Дети хозяина выбежали играть в крокет, и в тот день мы больше не возвращались к этому вопросу.
В следующий субботний вечер я снова был в Оссининге с картой подмышкой. И когда я назавтра уезжал в город, на карте от побережья Перу до островов Туамоту в Тихом океане была проведена карандашом длинная черта. Мой друг капитан потерял надежду отговорить меня от моего замысла; вместо этого мы посвятили немало часов вычислению вероятного пути плота.
— Девяносто семь суток, — сказал в заключение Вильгельм. — Но помни, что это только при теоретически возможных идеальных условиях с неизменным попутным ветром и если плот действительно сможет идти под парусом, как ты предполагаешь. Поэтому считай никак не меньше четырех месяцев, а то и гораздо больше.
— Добро, — ответил я удовлетворенно. — Будем считать минимум четыре месяца, и сделаем это за девяносто семь суток.
Маленькая комнатушка в Доме моряка показалась мне в этот вечер вдвое уютней, когда я вернулся домой и уселся на койке с картой в руках. Потом я вымерял площадь комнатки шагами, насколько позволяли кровать и комод. Ну-у — плот будет куда больше! Я далеко высунулся из окна, чтобы увидеть позабытый звездный мир над большим городом в прямоугольном обрамлении выходящих на задний двор стен высоких домов. Что ж, если на плоту окажется тесновато, то во всяком случае над головой у нас уместится всё звездное небо.
В Нью-Йорке, около Центрального парка, на 72-й западной улице расположен один из самых избранных клубов города. Только небольшая сверкающая медью дощечка с надписью «Explorer's Club» говорит прохожему о том, что здесь за дверью кроется нечто необычное. Для того же, кто войдет внутрь, это всё равно, что внезапно перенестись в совершенно другой мир, за тысячи километров от стиснутых нью-йоркскими небоскребами бесконечных рядов автомобилей.
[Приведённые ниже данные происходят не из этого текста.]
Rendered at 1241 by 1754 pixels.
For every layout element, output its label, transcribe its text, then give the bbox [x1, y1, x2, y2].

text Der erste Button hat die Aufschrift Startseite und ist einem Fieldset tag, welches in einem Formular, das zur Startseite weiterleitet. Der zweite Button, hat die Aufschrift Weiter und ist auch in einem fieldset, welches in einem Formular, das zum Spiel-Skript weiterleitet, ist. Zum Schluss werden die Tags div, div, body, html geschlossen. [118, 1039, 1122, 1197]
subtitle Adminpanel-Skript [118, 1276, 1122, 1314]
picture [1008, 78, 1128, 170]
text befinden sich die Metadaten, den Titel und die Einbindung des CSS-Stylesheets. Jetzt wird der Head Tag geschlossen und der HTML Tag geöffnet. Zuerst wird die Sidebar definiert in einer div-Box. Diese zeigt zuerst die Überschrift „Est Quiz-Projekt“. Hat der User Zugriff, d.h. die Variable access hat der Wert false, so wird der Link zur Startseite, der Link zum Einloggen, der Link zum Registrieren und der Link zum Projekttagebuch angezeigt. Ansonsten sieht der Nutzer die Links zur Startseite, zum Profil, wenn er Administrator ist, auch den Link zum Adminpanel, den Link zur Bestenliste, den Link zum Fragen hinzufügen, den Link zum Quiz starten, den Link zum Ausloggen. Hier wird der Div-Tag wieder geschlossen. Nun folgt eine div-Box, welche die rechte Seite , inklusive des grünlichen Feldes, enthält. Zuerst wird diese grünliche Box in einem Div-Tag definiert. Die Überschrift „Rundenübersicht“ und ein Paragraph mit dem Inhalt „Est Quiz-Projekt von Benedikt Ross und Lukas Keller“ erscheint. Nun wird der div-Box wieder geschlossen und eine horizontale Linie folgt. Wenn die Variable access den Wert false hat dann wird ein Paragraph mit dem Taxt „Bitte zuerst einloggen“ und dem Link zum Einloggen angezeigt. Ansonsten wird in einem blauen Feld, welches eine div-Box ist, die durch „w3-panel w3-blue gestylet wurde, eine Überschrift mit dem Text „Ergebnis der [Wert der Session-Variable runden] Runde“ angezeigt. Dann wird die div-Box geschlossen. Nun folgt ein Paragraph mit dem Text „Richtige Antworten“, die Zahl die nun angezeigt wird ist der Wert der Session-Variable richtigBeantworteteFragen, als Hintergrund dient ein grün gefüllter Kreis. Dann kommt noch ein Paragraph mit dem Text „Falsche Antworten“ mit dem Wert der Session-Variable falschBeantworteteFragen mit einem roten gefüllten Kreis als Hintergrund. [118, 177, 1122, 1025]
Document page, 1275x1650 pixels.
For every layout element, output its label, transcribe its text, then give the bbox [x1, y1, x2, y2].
Закрыв позади себя двери в Нью-Йорк, оказываешься сразу погруженным в атмосферу львиной охоты, горных восхождений и полярных путешествий, оставаясь в то же время как бы на борту комфортабельной яхты, совершающей кругосветное плавание. Чучела голов бегемотов и благородного оленя, охотничьи ружья, бивни, там-тамы,[12]копья, индейские ковры, изображения богов, модели кораблей, флаги, фотографии и карты окружают членов клуба со всех сторон, когда они собираются по какому-нибудь торжественному случаю или послушать отчет о путешествии в дальние страны.
После моей поездки на Маркизские острова меня избрали действительным членом клуба. Как самый молодой из членов, я старался не пропускать ни одного заседания, когда бывал в городе. Так и теперь я отправился туда в один из дождливых ноябрьских вечеров и был немало удивлен, когда моим глазам открылась совершенно непривычная картина. Посреди пола лежала надувная резиновая лодка с аварийным запасом продовольствия и различным оборудованием, а вдоль стен и на столах можно было увидеть парашюты, резиновые костюмы, спасательные пояса и разного рода арктическое снаряжение, а также аппараты для дистилляции воды и другие чудеса. В этот день один из недавно избранных в члены клуба, полковник Хэскин из службы материального обеспечения военно-воздушных сил США, должен был прочитать доклад, сопровождаемый демонстрацией ряда новых военных патентов, которые, по его мнению, в будущем могли бы с успехом быть использованными также и для научных экспедиций как в арктических районах, так и в тропиках.